Range to copy from the entries below: the line containing "Allergisch unbedenkliches Material" through the line containing "貝，無論多常見的物種，因為貫注了生命，一切平凡都", inclusive. Retype only those lines, exactly, without any images.

_ _ _ _ _

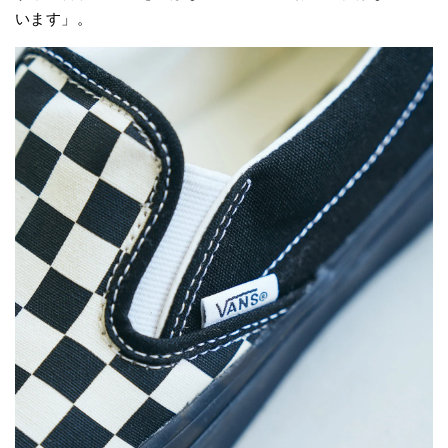
います」。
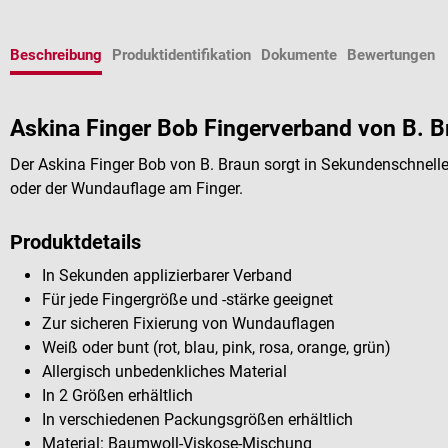
Beschreibung
Produktidentifikation
Dokumente
Bewertungen
Askina Finger Bob Fingerverband von B. B
Der Askina Finger Bob von B. Braun sorgt in Sekundenschnelle
oder der Wundauflage am Finger.
Produktdetails
In Sekunden applizierbarer Verband
Für jede Fingergröße und -stärke geeignet
Zur sicheren Fixierung von Wundauflagen
Weiß oder bunt (rot, blau, pink, rosa, orange, grün)
Allergisch unbedenkliches Material
In 2 Größen erhältlich
In verschiedenen Packungsgrößen erhältlich
Material: Baumwoll-Viskose-Mischung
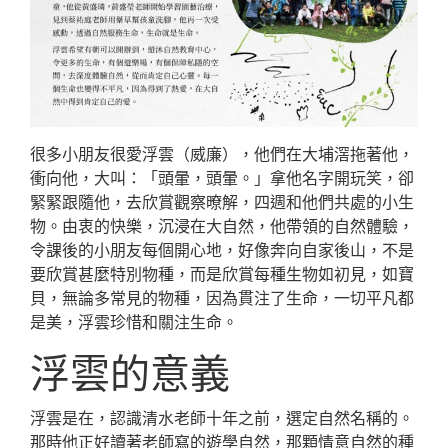
很多小朋友很愛浮雲（威廉），他們在大埔滘拖著他，
衝向他，大叫：「頭暈，頭暈。」拿他名字開玩笑，卻
緊緊跟隨他，去欣賞觀察暸解，四週和他們共處的小生
物。由衷的快樂，沉浸在大自然，他帶領的自然體驗，
令課後的小朋友每個開心地，好像奔向自家後山，不是
要欣賞甚麼特別物種，而是欣賞每種生物如初見，如寶
貝，無論多常見的物種，因為貫注了生命，一切平凡都
是美，浮雲珍惜和關注生命。
浮雲的意義
浮雲是在，認識清水老師十年之前，選定自然名稱的。
那時他正好讀著老師寫的遊學自然，那顆情意自然的種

_ _ _ _ _

◆ RESULT
Allergisch unbedenkliches Material
In 2 Größen erhältlich
In verschiedenen Packungsgrößen erhältlich
Material: Baumwoll-Viskose-Mischung
很多小朋友很愛浮雲（威廉），他們在大埔滘拖著他，
衝向他，大叫：「頭暈，頭暈。」拿他名字開玩笑，卻
緊緊跟隨他，去欣賞觀察暸解，四週和他們共處的小生
物。由衷的快樂，沉浸在大自然，他帶領的自然體驗，
令課後的小朋友每個開心地，好像奔向自家後山，不是
要欣賞甚麼特別物種，而是欣賞每種生物如初見，如寶
貝，無論多常見的物種，因為貫注了生命，一切平凡都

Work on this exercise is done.